Ричард Длинные Руки — виконт (Орловский) - страница 94

Он замолчал, злобно и подозрительно посмотрел в мою сторону. Архиепископ повернул голову, но замолвить словечко за благочестивого сына церкви не успел, впереди на дороге образовалась брешь. Я послал Зайчика в галоп и, промчавшись по обочине как горячая черная молния, влетел в небольшой лесок, редкий и солнечный, углубился как можно дальше, огляделся, нет ли зрителей, приготовил лук и, выбрав цель, пустил первую стрелу.

Ничего не произошло, стрела не разнесла дерево, а воткнулась как обычно. Я выстрелил снова, потом еще и еще, проверяя себя уже на скорость. Руки двигаются быстро, но не быстрее, чем обычно, что-то класторг напутал. Или же гемма оказалась бракованной. Или же просто вышел срок годности. Наивно надеяться, что пролежит тысячи лет и в структуре ничего не изменится…

Пес рыкнул, посмотрел на меня в нетерпении. Взглядом сказал ясно, что если у меня руки кривые, то сбегает тут неподалеку и принесет хоть оленя, хоть кабана, а хоть и толстого такого барсука, вот его запах плывет над землей…

— Не нужно, — ответил я убито. — Это просто экзамен.

Голова, несмотря на сытный завтрак, все-таки тяжела, словно в череп залили свинца. В висках стреляет, а проклятый сустав распух еще больше. Правда, краснота не то чтобы спала, но уже нет того пылающего, как миниатюрное солнце, огонька в центре. Зато палец раздулся, как сарделька, сустав уже размером с абрикос элитных сортов, через каждые две-три секунды дергает, словно созревающий нарыв.

Я присмотрелся, надеясь увидеть скапливающуюся желтизну, миллионы погибших в битве с вторгнувшимся чужаком фагоцитов, белых кровяных телец, однако сустав пока красный, фагоциты только-только вступили в бой, не дают врагу прорваться дальше в тело. Еще два-три дня будут теснить чужака к тому месту, откуда он проник, пока не вытолкают через прорвавшуюся кожу вместе с мириадами своих мертвых тел. А вдруг вытолкают и гемму, как инородное тело? Произойдет отторжение, говоря научным языком. Все мои муки насмарку…

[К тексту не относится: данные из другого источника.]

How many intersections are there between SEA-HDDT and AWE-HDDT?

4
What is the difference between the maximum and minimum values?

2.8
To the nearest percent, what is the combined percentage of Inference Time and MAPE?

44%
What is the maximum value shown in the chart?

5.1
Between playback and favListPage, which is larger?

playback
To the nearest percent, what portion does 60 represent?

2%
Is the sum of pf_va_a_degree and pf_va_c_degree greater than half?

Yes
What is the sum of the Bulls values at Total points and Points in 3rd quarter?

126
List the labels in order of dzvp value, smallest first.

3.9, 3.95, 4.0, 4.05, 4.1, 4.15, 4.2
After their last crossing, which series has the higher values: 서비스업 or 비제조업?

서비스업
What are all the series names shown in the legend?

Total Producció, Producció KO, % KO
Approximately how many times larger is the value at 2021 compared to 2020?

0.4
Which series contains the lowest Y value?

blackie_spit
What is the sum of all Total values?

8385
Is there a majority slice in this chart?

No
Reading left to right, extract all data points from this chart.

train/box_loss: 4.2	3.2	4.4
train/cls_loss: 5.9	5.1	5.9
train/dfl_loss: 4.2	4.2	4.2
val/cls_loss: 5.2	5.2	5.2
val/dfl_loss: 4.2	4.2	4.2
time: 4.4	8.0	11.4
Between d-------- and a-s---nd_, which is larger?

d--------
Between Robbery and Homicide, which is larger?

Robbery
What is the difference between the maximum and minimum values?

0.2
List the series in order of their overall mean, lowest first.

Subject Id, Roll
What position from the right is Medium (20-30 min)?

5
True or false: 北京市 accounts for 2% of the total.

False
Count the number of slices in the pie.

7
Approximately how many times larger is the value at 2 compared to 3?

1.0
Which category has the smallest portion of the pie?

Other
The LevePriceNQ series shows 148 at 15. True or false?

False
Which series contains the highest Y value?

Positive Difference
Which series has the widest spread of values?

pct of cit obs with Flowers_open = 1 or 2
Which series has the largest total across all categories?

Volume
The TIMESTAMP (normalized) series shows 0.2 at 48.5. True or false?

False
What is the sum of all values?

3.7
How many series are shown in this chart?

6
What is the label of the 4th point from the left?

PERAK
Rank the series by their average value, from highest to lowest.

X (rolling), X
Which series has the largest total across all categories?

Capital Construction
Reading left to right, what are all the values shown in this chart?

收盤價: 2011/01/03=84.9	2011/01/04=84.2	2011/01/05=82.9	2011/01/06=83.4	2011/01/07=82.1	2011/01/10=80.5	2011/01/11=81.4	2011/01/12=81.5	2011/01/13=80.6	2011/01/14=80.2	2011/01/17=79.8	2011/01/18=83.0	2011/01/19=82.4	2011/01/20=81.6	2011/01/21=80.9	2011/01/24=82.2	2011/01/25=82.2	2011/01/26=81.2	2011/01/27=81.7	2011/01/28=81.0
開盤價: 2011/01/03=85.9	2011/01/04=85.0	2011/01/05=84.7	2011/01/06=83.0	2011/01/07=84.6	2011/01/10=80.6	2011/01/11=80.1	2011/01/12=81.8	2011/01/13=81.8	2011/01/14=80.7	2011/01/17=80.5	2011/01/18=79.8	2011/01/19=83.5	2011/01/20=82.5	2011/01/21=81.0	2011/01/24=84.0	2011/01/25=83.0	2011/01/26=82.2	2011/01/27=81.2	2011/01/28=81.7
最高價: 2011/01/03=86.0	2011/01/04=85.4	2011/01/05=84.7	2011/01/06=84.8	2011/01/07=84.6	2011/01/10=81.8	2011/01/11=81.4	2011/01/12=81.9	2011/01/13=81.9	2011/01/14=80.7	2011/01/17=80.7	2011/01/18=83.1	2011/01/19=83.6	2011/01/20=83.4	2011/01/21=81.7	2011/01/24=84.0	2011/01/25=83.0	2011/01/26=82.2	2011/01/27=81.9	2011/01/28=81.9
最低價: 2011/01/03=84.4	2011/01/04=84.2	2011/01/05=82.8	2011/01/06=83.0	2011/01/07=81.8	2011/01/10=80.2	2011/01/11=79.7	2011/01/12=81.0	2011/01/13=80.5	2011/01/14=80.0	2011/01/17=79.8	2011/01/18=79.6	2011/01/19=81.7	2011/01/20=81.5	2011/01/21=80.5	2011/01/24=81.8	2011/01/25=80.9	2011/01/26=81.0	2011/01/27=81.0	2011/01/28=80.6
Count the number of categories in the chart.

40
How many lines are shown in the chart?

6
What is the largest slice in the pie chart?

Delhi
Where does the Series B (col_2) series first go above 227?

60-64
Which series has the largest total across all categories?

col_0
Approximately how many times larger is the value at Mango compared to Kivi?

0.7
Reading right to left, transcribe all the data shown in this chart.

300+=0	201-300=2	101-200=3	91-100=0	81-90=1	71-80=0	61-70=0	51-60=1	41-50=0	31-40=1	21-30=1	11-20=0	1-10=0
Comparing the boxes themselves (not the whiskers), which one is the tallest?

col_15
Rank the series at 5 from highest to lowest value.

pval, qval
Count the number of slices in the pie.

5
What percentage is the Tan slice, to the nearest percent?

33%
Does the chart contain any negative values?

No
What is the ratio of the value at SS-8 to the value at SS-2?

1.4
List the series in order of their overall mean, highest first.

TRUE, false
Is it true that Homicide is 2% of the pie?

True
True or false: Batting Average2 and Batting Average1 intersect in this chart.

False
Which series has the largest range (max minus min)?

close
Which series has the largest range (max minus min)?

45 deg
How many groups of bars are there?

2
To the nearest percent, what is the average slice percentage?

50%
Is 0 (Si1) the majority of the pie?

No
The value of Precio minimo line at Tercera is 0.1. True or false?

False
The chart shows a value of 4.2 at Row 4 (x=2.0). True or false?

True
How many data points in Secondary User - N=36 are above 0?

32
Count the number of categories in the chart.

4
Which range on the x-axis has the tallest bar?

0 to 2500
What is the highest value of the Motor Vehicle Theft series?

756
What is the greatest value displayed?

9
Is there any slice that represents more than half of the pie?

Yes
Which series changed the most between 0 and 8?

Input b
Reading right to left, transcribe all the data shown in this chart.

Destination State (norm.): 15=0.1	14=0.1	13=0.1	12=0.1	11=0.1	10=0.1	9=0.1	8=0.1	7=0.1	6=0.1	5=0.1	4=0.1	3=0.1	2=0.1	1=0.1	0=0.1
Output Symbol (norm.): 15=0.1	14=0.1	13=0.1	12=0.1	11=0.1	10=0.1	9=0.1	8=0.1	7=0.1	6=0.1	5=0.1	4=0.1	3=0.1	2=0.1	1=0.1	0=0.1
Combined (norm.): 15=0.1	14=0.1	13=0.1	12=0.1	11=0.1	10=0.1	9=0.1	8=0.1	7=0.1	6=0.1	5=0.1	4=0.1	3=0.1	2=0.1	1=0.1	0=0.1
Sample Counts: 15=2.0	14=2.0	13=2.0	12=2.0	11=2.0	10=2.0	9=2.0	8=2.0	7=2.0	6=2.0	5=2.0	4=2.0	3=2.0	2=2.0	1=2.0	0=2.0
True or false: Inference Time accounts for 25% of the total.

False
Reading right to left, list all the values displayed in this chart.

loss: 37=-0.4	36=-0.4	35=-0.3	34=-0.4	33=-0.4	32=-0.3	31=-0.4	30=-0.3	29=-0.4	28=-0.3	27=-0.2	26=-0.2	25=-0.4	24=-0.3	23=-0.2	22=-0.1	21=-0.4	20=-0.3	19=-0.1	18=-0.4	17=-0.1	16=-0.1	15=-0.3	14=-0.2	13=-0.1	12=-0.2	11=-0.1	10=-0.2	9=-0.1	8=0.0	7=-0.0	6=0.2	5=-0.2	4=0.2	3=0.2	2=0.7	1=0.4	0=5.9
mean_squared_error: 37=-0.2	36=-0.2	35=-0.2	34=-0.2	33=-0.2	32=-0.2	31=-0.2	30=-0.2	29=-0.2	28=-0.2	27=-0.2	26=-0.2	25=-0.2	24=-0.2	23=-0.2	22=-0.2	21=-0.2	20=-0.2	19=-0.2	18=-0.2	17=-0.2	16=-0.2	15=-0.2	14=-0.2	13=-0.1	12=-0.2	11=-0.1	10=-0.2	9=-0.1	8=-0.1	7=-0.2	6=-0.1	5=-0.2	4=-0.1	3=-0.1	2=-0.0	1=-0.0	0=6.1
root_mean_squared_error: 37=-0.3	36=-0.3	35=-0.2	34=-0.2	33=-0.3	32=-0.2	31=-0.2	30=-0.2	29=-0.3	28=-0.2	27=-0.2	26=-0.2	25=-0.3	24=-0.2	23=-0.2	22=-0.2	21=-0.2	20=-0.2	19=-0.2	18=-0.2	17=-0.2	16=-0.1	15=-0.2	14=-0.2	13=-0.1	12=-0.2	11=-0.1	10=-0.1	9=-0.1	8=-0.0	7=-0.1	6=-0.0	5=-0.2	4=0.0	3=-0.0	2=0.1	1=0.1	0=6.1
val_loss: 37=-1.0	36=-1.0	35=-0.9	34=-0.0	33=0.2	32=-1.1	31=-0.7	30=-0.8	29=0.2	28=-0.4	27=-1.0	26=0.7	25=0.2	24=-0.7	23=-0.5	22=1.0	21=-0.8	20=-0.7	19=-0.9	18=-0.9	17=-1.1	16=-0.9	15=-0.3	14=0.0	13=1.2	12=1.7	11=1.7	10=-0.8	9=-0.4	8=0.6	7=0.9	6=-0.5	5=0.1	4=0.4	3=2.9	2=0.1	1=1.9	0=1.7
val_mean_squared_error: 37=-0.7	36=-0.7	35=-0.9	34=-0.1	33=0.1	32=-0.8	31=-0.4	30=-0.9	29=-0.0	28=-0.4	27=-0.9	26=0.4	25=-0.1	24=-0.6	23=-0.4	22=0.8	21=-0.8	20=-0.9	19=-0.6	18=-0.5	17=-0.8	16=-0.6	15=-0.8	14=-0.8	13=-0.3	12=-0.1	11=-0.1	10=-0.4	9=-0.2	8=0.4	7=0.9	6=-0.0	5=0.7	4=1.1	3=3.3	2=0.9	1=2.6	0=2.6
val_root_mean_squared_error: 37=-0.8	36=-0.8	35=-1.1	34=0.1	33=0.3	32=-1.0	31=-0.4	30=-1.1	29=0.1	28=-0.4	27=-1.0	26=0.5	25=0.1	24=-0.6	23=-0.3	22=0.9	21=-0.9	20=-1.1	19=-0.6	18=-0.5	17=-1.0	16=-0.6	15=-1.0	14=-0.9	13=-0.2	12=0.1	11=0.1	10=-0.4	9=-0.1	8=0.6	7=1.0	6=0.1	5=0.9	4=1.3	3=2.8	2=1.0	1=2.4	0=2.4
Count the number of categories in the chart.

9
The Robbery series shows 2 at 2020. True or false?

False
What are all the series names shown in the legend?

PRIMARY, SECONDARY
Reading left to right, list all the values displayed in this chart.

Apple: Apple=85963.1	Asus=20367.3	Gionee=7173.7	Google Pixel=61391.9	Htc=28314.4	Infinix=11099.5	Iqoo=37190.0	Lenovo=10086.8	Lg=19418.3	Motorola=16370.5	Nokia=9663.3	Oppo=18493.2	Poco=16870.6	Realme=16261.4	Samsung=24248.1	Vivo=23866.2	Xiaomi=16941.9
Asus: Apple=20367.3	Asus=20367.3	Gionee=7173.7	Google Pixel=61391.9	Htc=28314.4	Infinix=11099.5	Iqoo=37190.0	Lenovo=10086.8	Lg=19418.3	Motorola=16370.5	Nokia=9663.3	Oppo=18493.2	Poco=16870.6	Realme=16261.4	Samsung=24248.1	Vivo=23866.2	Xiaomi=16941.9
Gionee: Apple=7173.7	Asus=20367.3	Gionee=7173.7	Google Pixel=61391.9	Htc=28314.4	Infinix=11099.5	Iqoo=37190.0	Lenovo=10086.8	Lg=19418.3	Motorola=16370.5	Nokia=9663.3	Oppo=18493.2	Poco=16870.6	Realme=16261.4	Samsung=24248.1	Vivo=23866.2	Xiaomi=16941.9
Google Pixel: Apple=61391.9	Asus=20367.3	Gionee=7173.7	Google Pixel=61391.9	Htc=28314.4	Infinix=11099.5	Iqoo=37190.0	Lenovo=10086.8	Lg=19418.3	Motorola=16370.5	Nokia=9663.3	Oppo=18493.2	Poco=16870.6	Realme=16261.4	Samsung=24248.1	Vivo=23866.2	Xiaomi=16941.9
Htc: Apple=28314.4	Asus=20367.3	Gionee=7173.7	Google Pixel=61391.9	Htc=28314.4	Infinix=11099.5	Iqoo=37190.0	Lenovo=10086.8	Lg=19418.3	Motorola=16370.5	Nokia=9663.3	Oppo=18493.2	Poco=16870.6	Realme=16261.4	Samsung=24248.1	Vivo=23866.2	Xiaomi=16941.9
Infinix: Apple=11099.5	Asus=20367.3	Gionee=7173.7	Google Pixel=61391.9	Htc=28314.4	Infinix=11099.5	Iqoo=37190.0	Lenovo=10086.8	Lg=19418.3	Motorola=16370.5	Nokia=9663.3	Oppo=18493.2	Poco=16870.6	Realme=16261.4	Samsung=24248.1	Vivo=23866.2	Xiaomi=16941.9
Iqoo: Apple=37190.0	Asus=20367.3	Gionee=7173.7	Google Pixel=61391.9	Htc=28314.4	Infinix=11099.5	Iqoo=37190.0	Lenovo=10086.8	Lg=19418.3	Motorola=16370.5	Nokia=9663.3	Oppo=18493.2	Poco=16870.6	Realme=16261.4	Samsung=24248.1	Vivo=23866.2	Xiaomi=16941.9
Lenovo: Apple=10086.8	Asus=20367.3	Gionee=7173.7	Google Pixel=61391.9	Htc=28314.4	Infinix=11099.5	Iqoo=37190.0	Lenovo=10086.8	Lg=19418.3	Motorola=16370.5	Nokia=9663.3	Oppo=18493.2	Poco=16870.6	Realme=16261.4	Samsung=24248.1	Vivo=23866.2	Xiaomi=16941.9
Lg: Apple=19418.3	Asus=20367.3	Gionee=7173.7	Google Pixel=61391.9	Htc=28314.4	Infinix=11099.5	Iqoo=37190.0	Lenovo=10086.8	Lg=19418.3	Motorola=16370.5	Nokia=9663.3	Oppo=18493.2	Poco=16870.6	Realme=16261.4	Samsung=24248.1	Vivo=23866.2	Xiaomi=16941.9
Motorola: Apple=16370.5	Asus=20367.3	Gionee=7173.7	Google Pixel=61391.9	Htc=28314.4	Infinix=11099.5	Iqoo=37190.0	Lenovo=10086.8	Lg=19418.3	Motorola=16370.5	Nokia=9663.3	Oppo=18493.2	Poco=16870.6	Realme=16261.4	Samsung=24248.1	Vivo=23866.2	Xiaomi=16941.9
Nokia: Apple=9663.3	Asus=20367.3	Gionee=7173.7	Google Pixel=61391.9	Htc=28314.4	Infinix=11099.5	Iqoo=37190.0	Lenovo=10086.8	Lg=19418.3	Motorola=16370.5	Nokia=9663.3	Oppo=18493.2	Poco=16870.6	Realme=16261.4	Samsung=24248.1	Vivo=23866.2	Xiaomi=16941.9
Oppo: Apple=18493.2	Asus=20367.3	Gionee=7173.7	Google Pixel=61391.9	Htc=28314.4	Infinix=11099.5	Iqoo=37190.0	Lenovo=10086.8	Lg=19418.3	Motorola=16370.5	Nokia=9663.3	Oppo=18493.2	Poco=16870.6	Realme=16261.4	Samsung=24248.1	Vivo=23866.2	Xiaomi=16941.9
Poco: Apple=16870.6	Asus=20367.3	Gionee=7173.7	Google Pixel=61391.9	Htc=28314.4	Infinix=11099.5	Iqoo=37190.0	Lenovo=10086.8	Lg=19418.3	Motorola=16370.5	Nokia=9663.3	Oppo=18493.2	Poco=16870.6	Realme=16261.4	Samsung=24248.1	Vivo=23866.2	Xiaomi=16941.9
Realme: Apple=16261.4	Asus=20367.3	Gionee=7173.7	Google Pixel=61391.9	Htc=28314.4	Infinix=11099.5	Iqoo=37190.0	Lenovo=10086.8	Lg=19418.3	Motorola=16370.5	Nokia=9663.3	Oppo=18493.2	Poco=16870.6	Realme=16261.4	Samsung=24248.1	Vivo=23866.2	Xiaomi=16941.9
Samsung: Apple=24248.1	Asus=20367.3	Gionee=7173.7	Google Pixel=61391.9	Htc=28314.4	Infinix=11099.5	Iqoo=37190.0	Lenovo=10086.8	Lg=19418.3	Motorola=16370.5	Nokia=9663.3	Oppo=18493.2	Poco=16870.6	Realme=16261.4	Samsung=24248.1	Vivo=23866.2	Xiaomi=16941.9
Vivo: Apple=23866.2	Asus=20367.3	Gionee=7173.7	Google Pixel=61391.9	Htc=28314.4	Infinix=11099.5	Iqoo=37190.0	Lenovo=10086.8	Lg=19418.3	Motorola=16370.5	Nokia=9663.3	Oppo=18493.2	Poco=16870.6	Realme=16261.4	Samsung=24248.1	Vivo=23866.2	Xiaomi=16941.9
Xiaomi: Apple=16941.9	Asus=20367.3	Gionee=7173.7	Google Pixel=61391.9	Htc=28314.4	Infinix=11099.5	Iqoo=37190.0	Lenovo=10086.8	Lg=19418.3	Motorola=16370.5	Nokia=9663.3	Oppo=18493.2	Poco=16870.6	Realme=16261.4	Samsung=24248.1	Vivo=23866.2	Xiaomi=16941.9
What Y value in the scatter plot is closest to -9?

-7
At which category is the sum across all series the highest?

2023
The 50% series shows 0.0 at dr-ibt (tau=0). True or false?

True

Молот выпорхнул из руки тяжелый, массивный. Легкое завихрение воздуха, удар, треск падающего дерева, я выставил руку, болезненный шлепок рукоятью по ладони. Пес снова посмотрел на рухнувшее дерево, на меня, снова на дерево.

— Это я так придавил хищника, — объяснил я. — Большой красный муравей обижал маленького рыженького, так вот я того… прихлопнул. Ладно, поедем обратно…

Молот повесил на пояс, вторую попытку делать глупо: видно же, что ничего не прибавилось.

На турнирном поле сэр Смит блистал. Как орел набрасывался на противников, выбивал одного за другим с седла, повергал в пыль. Лишь в двух схватках потерял стремя, что засчитали за поражение, но общий счет явно в его пользу. Увидев меня в рядах зрителей, приветствующе помахал рукой и жестом пригласил спуститься на арену. Я знаками показал, что паладину не к лицу столь мирское занятие… скажем, в день святого Карамазова.